Hmm. Not sure I agree with this solution. According to the rules in the OP, you're allowed to use as many multiplications as you want (could be more than two). $\displaystyle 3 \times 3 \times 3 = 27 > 20.25.$ I think, by symmetry, you can say that, given $\displaystyle n$ multiplicands, the maximum product you can get would be given by $\displaystyle x = 9/n$, multiplied $\displaystyle n$ times. That is, if you allow two multiplicands, then the max occurs at $\displaystyle 9/2 = 4.5,$ as earboth found. If you have three multiplicands, then I think the maximum would occur at $\displaystyle 9/3 = 3,$ which gives the product $\displaystyle 27.$ So, given this way of choosing the maximum product, given the number of multiplicands, which number of multiplicands gives the maximum product? Obviously, $\displaystyle 1^9 = 1$ is less than $\displaystyle 3^3 = 27$, so there is a maximum in there somewhere. The formula to use is $\displaystyle (9/n)^n$. I admit to using a bit of calculus to maximize this function. The max occurs at $\displaystyle 9/e$. The closest integer (you have to have an integer number of multiplicands) is $\displaystyle 3,$ so I think the maximum is $\displaystyle 27$ in this case.
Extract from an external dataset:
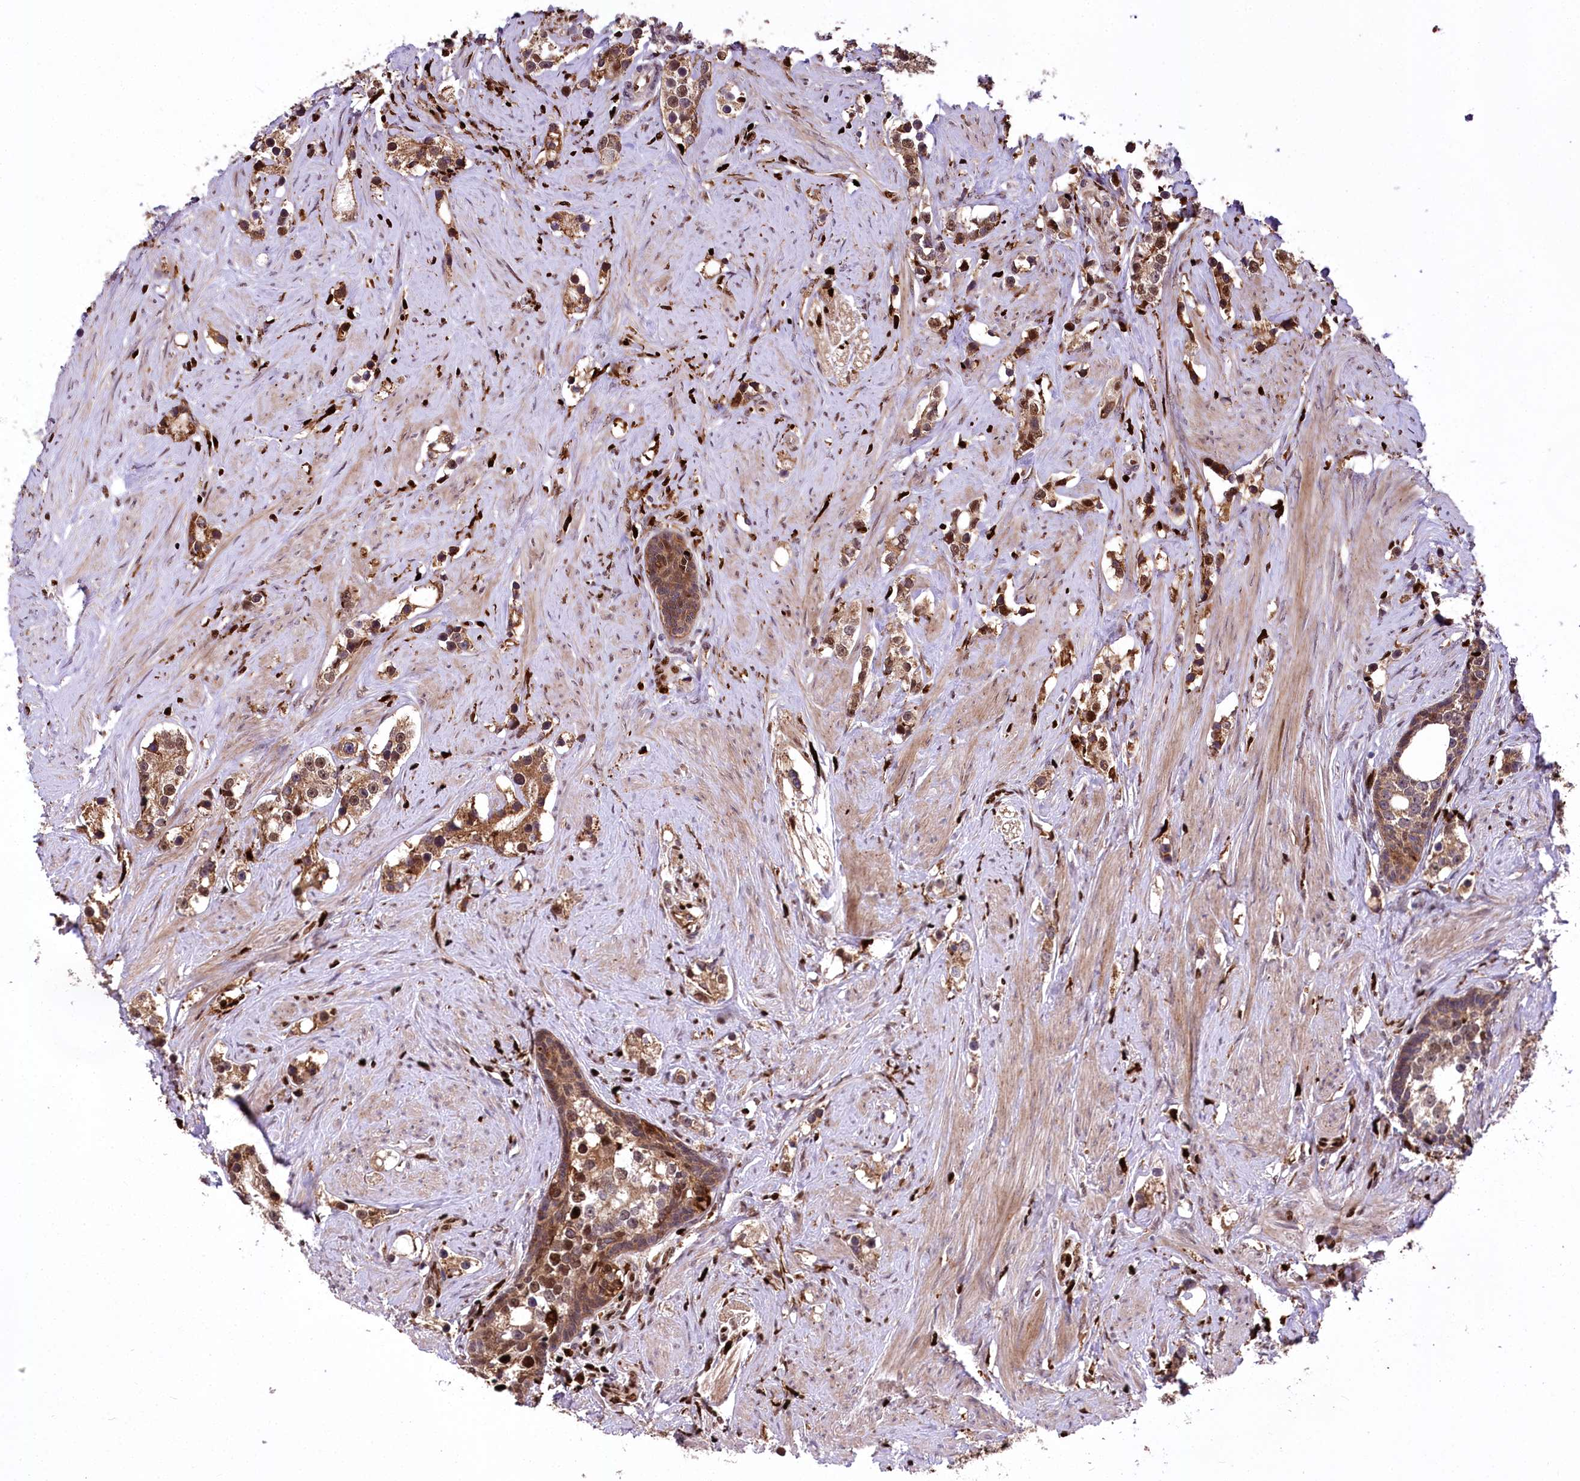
{"staining": {"intensity": "moderate", "quantity": ">75%", "location": "cytoplasmic/membranous,nuclear"}, "tissue": "prostate cancer", "cell_type": "Tumor cells", "image_type": "cancer", "snomed": [{"axis": "morphology", "description": "Adenocarcinoma, High grade"}, {"axis": "topography", "description": "Prostate"}], "caption": "IHC micrograph of high-grade adenocarcinoma (prostate) stained for a protein (brown), which shows medium levels of moderate cytoplasmic/membranous and nuclear expression in about >75% of tumor cells.", "gene": "FIGN", "patient": {"sex": "male", "age": 63}}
As another example, if you're solving the problem with, say, $\displaystyle 13$ instead of $\displaystyle 9,$ then the max occurs at $\displaystyle 13/e.$ So, since $\displaystyle 2<e<3,$ I would try taking the number and dividing by $\displaystyle 2,$ and then dividing by $\displaystyle 3$ to see which one of them is greater when plugged into your function $\displaystyle (13/n)^n$. Probably dividing by $\displaystyle 3$ is going to give you the maximum most of the time, if not all the time.

Re: Finding the greatest product

Thanks for the replies chaps.

I had also reasoned that dividing by the number of multiplicands always yielded the highest product. It's because of the rule that everything always has to sum to the same amount (I think).

That's also why I thought of putting it to a power rather than using multiplication, so I could use the same technique for numbers that didn't divide neatly into integers. I.e. (N^0.5)^(N^0.5). Apologies for the awkward formatting.

(Actually, could someone just clarify whether this still falls within the rules or not? I'm working on the assumption that powers are just a different way of expressing normal multiplication)

In conclusion, it doesn't seem like there's a particular formula for getting at the highest product (within this rule set), unless you set the number of multiplicands. Is that right?

Re: Finding the greatest product

$\displaystyle \frac{\sum_{i=1}^{n}a_i}{n} \geq \sqrt[n]{\prod_{i=1}^{n}a_i}$, with equality if and only if $\displaystyle a_1=a_2=...=a_n$ (inequality of arithmetic and geometric means)

Your sum is: $\displaystyle \frac{\sum_{i=1}^{n}a_i}{n}=\frac {9}{n}$. Obviously, the product maxim value is $\displaystyle \left ( \frac {9}{n} \right )^n$.